Here, $\mathrm{P}$ is the probability and ${\mathrm{n}}_1,{\mathrm{n}}_2..{\mathrm{n}}_{\mathrm{x}}$ are the number of occurrences and $\mathrm{n}!$ denoted by the total number of outcomes.

So, substitute the total number of times, the dice rolled $\mathrm{n}!=5$ in the above formula:

$\Rightarrow \mathrm{P}=\frac{5!}{\left({\mathrm{n}}_1!\right)\left({\mathrm{n}}_2!\right)\dots \left({\mathrm{n}}_{\mathrm{x}}!\right)}{\left({\mathrm{P}}_1\right)}^{{\mathrm{n}}_1}\times {\left({\mathrm{P}}_2\right)}^{{\mathrm{n}}_2}\dots {\left({\mathrm{P}}_{\mathrm{x}}\right)}^{{\mathrm{n}}_{\mathrm{x}}}$

Now,

The probability that $1$ occurs twice in $6$ sided dice:

$\Rightarrow {\mathrm{P}}_1={\left(\frac{1}{6}\right)}^2$. Here ${\mathrm{n}}_1=2$

The probability that $2$ occurs once in $6$ sided dice:

$\Rightarrow {\mathrm{P}}_2={\left(\frac{1}{6}\right)}^1$. Here ${\mathrm{n}}_2=1$

The probability that $3$ occurs once in $6$ sided dice:

$\Rightarrow {\mathrm{P}}_3={\left(\frac{1}{6}\right)}^1$. Here ${\mathrm{n}}_3=1$

The probability that $4$ occurs once in $6$ sided dice:

$\Rightarrow {\mathrm{P}}_4={\left(\frac{1}{6}\right)}^1$. Here ${\mathrm{n}}_4=1$

Step 2: Substitute the values and find the final probability.
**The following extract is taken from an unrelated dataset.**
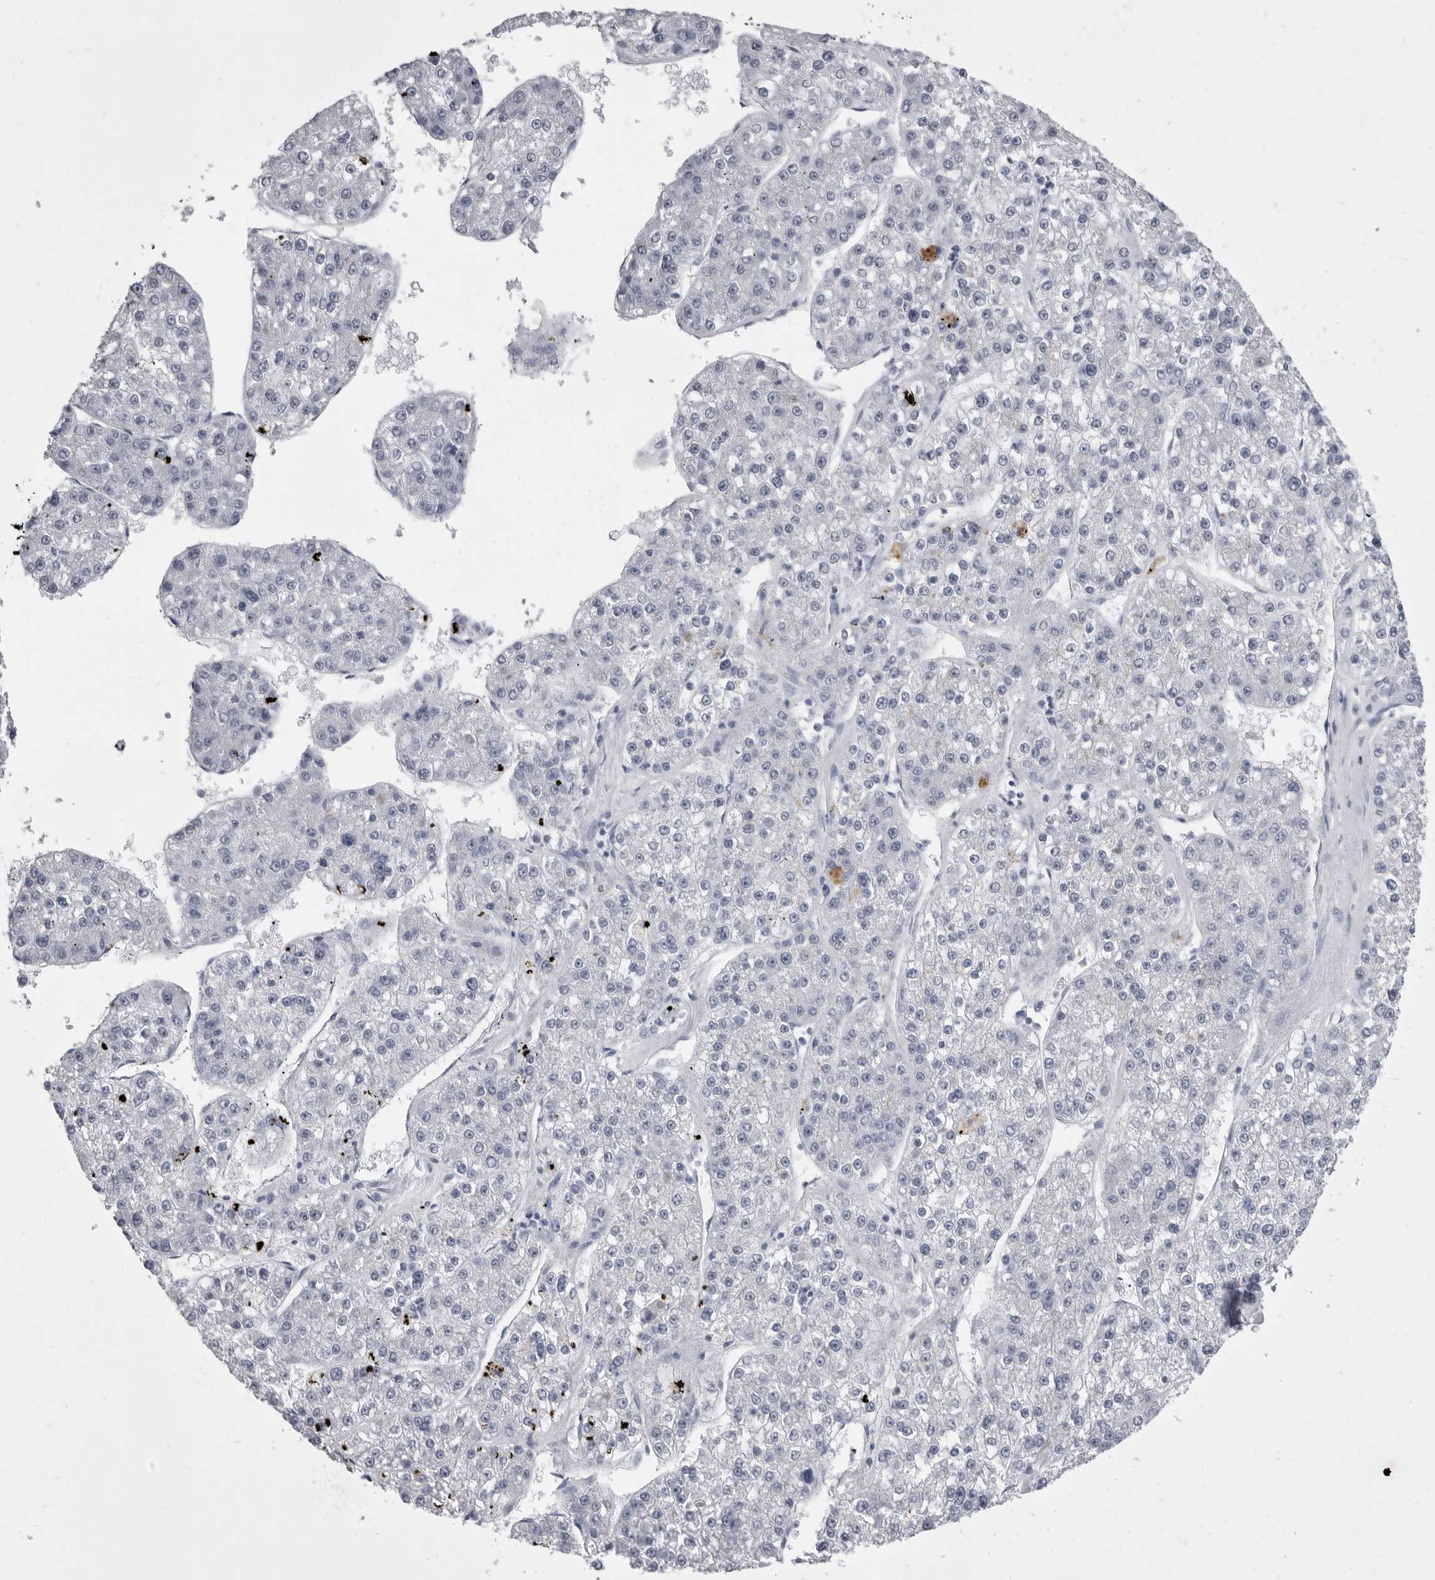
{"staining": {"intensity": "negative", "quantity": "none", "location": "none"}, "tissue": "liver cancer", "cell_type": "Tumor cells", "image_type": "cancer", "snomed": [{"axis": "morphology", "description": "Carcinoma, Hepatocellular, NOS"}, {"axis": "topography", "description": "Liver"}], "caption": "Immunohistochemistry of human liver cancer (hepatocellular carcinoma) displays no staining in tumor cells.", "gene": "ANK2", "patient": {"sex": "female", "age": 73}}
Substitute all the known values of ${\mathrm{P}}_1,{\mathrm{P}}_2,{\mathrm{P}}_3,{\mathrm{P}}_4$ and ${\mathrm{n}}_1,{\mathrm{n}}_2,{\mathrm{n}}_3,{\mathrm{n}}_4$ in the multinomial distribution formula:

$\begin{array}{rcl}& \Rightarrow & \mathrm{P}=\frac{5!}{2!\times 1!\times 1!\times 1!}{\left(\frac{1}{6}\right)}^2\times {\left(\frac{1}{6}\right)}^1\times {\left(\frac{1}{6}\right)}^1\times {\left(\frac{1}{6}\right)}^1\\ & \Rightarrow & \mathrm{P}=\frac{5\times 4\times 3\times 2\times 1!}{2\times 1!\times 1!\times 1!\times 1!}{\left(\frac{1}{6}\right)}^5\\ & \Rightarrow & \mathrm{P}=\frac{120}{2}\times {\left(\frac{1}{6}\right)}^5\\ & \Rightarrow & \mathrm{P}=\frac{5}{648}\\ & \Rightarrow & \mathrm{P}=0.0077160493\end{array}$

By rounding off to the fourth decimal place:

$\begin{array}{rcl}& \Rightarrow & \mathrm{P}=0.0077\end{array}$

Hence, the probability that $\mathbf{1}$ occurs twice, and $\mathbf{2}\mathbf{,}\mathbf{}\mathbf{3}$ and $\mathbf{4}$ occur once each, and $\mathbf{5}$ and $\mathbf{6}$ do not occur is $\mathbf{0}\mathbf{.}\mathbf{0077}.$